Researchers build robot which can learn & evolve

Posted on 13 Aug 2015 by Michael Cruickshank

A team of researchers and engineers has built the first ever robotic system which can evolve its design over time.

A collaborative project between the University of Cambridge and ETH Zurich built a robot which produces successive generations of smaller robots.

This ‘mother’ robot observes and tests small ‘child’ robots built from plastic cubes with internal motors.

Without any human input, aside from a single overarching command to produce robots cable of movement, the system was able to slowly evolve its designs.

Each of these ‘child’ robots have their own unique code which stores their best traits, before being transferred to a new generation of similar, but slightly optimised robots.

In order for the ‘mother’ to determine which robots were the best, each was tested on how far it travelled from its starting position in a given amount of time.

The most successful robots in each generation remained unchanged in the next generation in order to preserve their abilities, while random mutation and crossover were introduced in the less successful children.

Over the course of 10 generations of these robot children, the devices produced were at least twice as capable as those from the first generation, showing a clear improvement beyond pure luck.

“Natural selection is basically reproduction, assessment, reproduction, assessment and so on,” said lead researcher Dr Fumiya Iida of Cambridge’s Department of Engineering in a press statement.

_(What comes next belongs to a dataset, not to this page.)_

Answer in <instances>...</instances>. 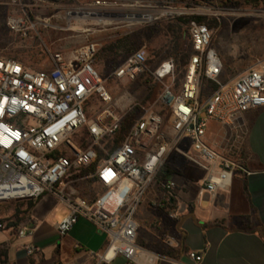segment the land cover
I'll return each mask as SVG.
<instances>
[{"label":"built area","instance_id":"obj_1","mask_svg":"<svg viewBox=\"0 0 264 264\" xmlns=\"http://www.w3.org/2000/svg\"><path fill=\"white\" fill-rule=\"evenodd\" d=\"M117 6L113 0H98L91 9L95 13L79 15L117 18L121 14L114 13ZM7 25L24 38L32 39L37 31V24L22 16L10 17ZM213 40L206 24L189 23L192 55L180 85L174 59L151 70L146 48L131 54L113 78L136 82L148 75L162 89L150 105L135 104L126 112L114 105L97 69V42L70 53L49 52L52 67L41 70L0 53V204L35 202L54 195L69 208L58 226L60 236H66L80 219L107 236L106 250L97 257L100 264H111L118 257L128 264H143V255L151 258L147 263H153L157 257L137 244L136 216L153 189L162 195L160 202L173 206L169 217L179 218L183 203L177 183L167 172L174 152L206 172L199 195L228 190L237 172H247L239 156L247 130L239 119L247 111L264 108V61L232 80H223L225 66ZM204 83L210 86L206 96H202ZM92 104L101 108L90 117ZM212 122L229 129L222 149L207 139ZM81 131L86 140L75 142ZM94 164L95 172L82 175ZM89 181L99 189L86 199L78 185ZM8 226L0 221V231ZM34 234L32 226L18 231L23 240ZM166 243L173 247L176 239L169 237ZM24 249L29 256L41 252L32 241ZM186 256L192 264L204 259L196 251Z\"/></svg>","mask_w":264,"mask_h":264},{"label":"crops","instance_id":"obj_2","mask_svg":"<svg viewBox=\"0 0 264 264\" xmlns=\"http://www.w3.org/2000/svg\"><path fill=\"white\" fill-rule=\"evenodd\" d=\"M239 124L247 130L242 148L247 172H237L228 190L199 195L206 172L180 156L170 158L168 178L177 183V196L183 203L179 218L169 217L173 206L160 202L162 195L153 189L137 213L139 228L146 233L137 244L157 257L151 264H192L188 251L203 254L201 264H264V108L243 113ZM228 135L229 129L210 123L207 139L211 144L222 149ZM198 173L204 174L199 184L195 178ZM84 184L78 185L80 190L85 189ZM33 203L32 208L29 202L0 204V218L10 224L0 231V264H100L97 257L106 250V235L80 219L62 237L58 226L69 215L68 206L51 194ZM24 226L35 228L32 239L18 237ZM169 237L176 239L173 247L166 243ZM30 241L41 248L37 255L29 256L25 251ZM140 260L150 264L151 258L143 255ZM111 264L128 262L118 257Z\"/></svg>","mask_w":264,"mask_h":264},{"label":"rangeland","instance_id":"obj_3","mask_svg":"<svg viewBox=\"0 0 264 264\" xmlns=\"http://www.w3.org/2000/svg\"><path fill=\"white\" fill-rule=\"evenodd\" d=\"M96 1L98 0H44L38 3L34 0H0V53L4 57L16 58L33 69L41 70L52 67L49 52L70 53L88 42H97L100 45L97 69L106 81L114 105L121 112H126L135 104H151L152 92L147 84L149 76L146 75L136 82H128L113 78V72L131 54L142 48L147 49L151 70L161 63L166 56L162 48L167 40L159 28L174 18L204 17L207 19V26L217 23L216 28L210 29L214 33L213 47L225 66L223 80H232L258 61H264V1L258 7L246 6L244 0H239L240 4L236 6L219 7L198 4L201 0H181L177 3L170 0H113L118 5L114 13L140 14L146 18L130 21L120 17L100 18L106 24H99L97 20L100 19L96 16L87 19L78 14L95 13L91 9H94L92 6ZM156 10H167L170 13L161 16ZM14 16H22L28 22L37 24V31L31 34L32 39L24 38L9 29L7 21ZM121 40L122 47L111 52L109 47ZM188 46L191 52L190 43ZM184 72L185 68L182 66L177 80L181 79ZM209 87L207 85L206 92ZM100 108L92 104L88 109L89 116H94ZM85 137V132L81 131L74 137V141L79 142ZM242 148L243 146L239 156L243 158ZM175 157H179L177 152L172 154V158ZM203 176V173L196 175L197 184ZM83 186L85 189H79L80 193L91 198L99 189L90 181ZM204 201H208L207 195ZM57 210L60 214L61 206ZM145 238V231L139 228L137 242ZM104 239L108 240L107 236Z\"/></svg>","mask_w":264,"mask_h":264},{"label":"trees","instance_id":"obj_4","mask_svg":"<svg viewBox=\"0 0 264 264\" xmlns=\"http://www.w3.org/2000/svg\"><path fill=\"white\" fill-rule=\"evenodd\" d=\"M264 0H244V5L246 6H254L258 7L263 3ZM198 4H207L213 6H236L240 4L239 0H201L197 2ZM197 21L201 24H206L207 19L204 17H194V16H181L178 18H174L170 20L169 23L161 26L159 31L164 35L167 40L166 45L162 48L165 52L166 56L162 61H166L169 59H174L177 65V73L180 72V68L183 66L186 68L189 58L192 55V47L191 52L189 51L188 46V25L191 21ZM209 28H216L217 23H211L208 25ZM124 41V40H123ZM122 47V40L118 44H113L109 47L111 52H115ZM185 73V72H184ZM182 81L184 79V75L181 77ZM181 79L177 80V85L182 83ZM148 88L152 92L151 103L156 100L158 97L162 86L158 83H155L151 77L147 79ZM206 88L207 84L204 83V87L202 89L203 96H206ZM126 130V126L122 128V130L118 133L117 137H121L123 131ZM86 140V137L84 138ZM97 164H94L90 169L84 171L82 175H87L96 171ZM30 207L32 208L34 203L29 202ZM0 221L7 222V220L0 218ZM10 226V224H9ZM170 255H175V252L169 253Z\"/></svg>","mask_w":264,"mask_h":264},{"label":"water","instance_id":"obj_5","mask_svg":"<svg viewBox=\"0 0 264 264\" xmlns=\"http://www.w3.org/2000/svg\"><path fill=\"white\" fill-rule=\"evenodd\" d=\"M181 0H170V2L172 3H177V2H180ZM120 18H124V19H128L129 21L130 20H133V19H138L140 18L141 16L139 14H120L119 15ZM136 17V18H135Z\"/></svg>","mask_w":264,"mask_h":264},{"label":"bare ground","instance_id":"obj_6","mask_svg":"<svg viewBox=\"0 0 264 264\" xmlns=\"http://www.w3.org/2000/svg\"><path fill=\"white\" fill-rule=\"evenodd\" d=\"M157 11V10H156ZM158 13H160L161 14V16H164V15H166V14H168V13H170L169 11H167V10H160V11H157ZM79 14V13H78ZM140 15V14H139ZM141 17L140 18H138V19H144V18H146L145 16H143V15H140ZM136 18V17H135ZM151 18V17H150ZM100 19V18H99ZM137 19V18H136ZM134 20V19H133ZM139 20V21H140ZM149 20V19H148ZM154 20V19H153ZM152 21V20H151ZM97 22H99V24L101 23V24H106L107 22L104 20V19H100L99 21L97 20ZM81 27H83V26H81ZM85 32V31H84ZM87 32V31H86Z\"/></svg>","mask_w":264,"mask_h":264}]
</instances>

“That’s essentially what this robot is doing – we can actually watch the improvement and diversification of the species.”

The researchers themselves were looking to see if it was possible to mimic natural evolution within robotic systems.

“One of the big questions in biology is how intelligence came about – we’re using robotics to explore this mystery,” said Dr Iida.

While the researchers themselves have not yet hinted at any commercial applications of this technology, it is possible that a similar approach could be used for rapid prototyping and part optimisation.

Through a combination of computer simulation and this pioneering ‘evolutionary’ testing, it could be possible for a robot to manufacture objects with entirely novel designs and superior capabilities to what is currently on offer.